=== Stored data entries ===
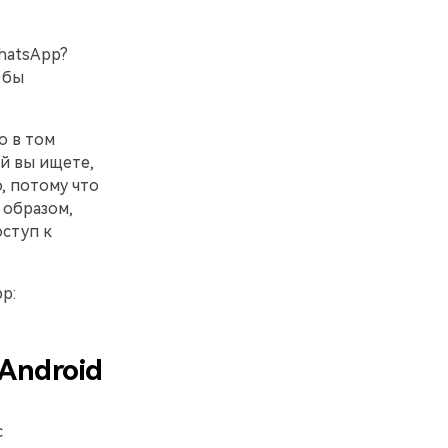
hatsApp?
 бы
о в том
ый вы ищете,
, потому что
 образом,
ступ к
p:
Android
с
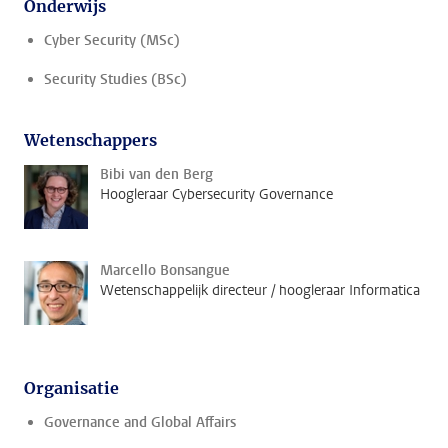
Onderwijs
Cyber Security (MSc)
Security Studies (BSc)
Wetenschappers
Bibi van den Berg
Hoogleraar Cybersecurity Governance
Marcello Bonsangue
Wetenschappelijk directeur / hoogleraar Informatica
Organisatie
Governance and Global Affairs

=== Assignment ===
How many lines of the data contain the word "Governance"? Give only the number.

=== Your solution ===
2